Cover Up Girls SWAT

Dr. Thorpe: Is she pointing at one of those silicon sample breast implants? "See this? This is what they put inside me when I became a woman."
Zack: I think it might be one of those paperweights with like a leaf sealed in Lucite.
Dr. Thorpe: Yeah, I think you're right, and she's pointing at it because it's the most interesting thing in her life.
Zack: At least she's well-equipped with that sword in case she has to fight off any decorative goblins.
Dr. Thorpe: I'm sure she could just head butt them to death with that formidable brow of hers. She's got the t-zone of a Golden Gloves champ.
Zack: I always wondered why goats were so closely associated with the demonic. If they're so evil why do we stock our petting zoos with them?

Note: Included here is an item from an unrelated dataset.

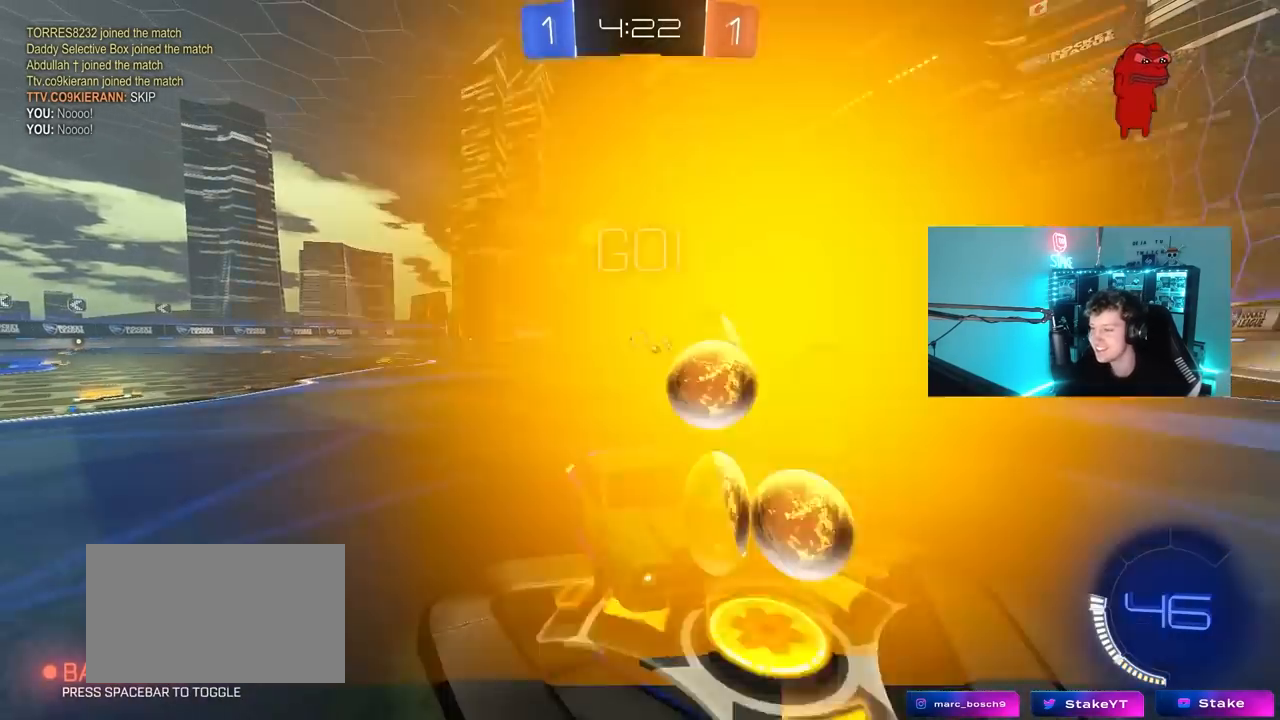
{"keys": ["a", "w"], "mouse": [], "mouse_move": "still", "events": [[300, "shift", "down"], [400, "shift", "up"]]}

Dr. Thorpe: We also stock our petting zoos with turkeys, and any grown man who's ever been chased by a turkey will testify that those things are fucking scary. And I feel no shame in admitting that I am one such man.
Zack: Maybe, but I usually don't associate magical cosmic evil with putting a quarter in one of those machines that dispenses pellets into a paper cup.
Dr. Thorpe: Well, I also don't associate the gothic lifestyle with Spencer Gifts, but clearly some people do.
Zack: Coincidentally the gothic lifestyle, penis candles, and those glowing fiber optic hedgehogs are all closely related.
Zack: I think the satanic animal should be Canada geese. Those things will chase you for blocks hissing at you like snakes and they are never friendly.
Dr. Thorpe: Yeah, and Satan will wake you up at 6AM with his honking.
Zack: I noticed that crystal ball of hers does not contain an image of her getting a GED.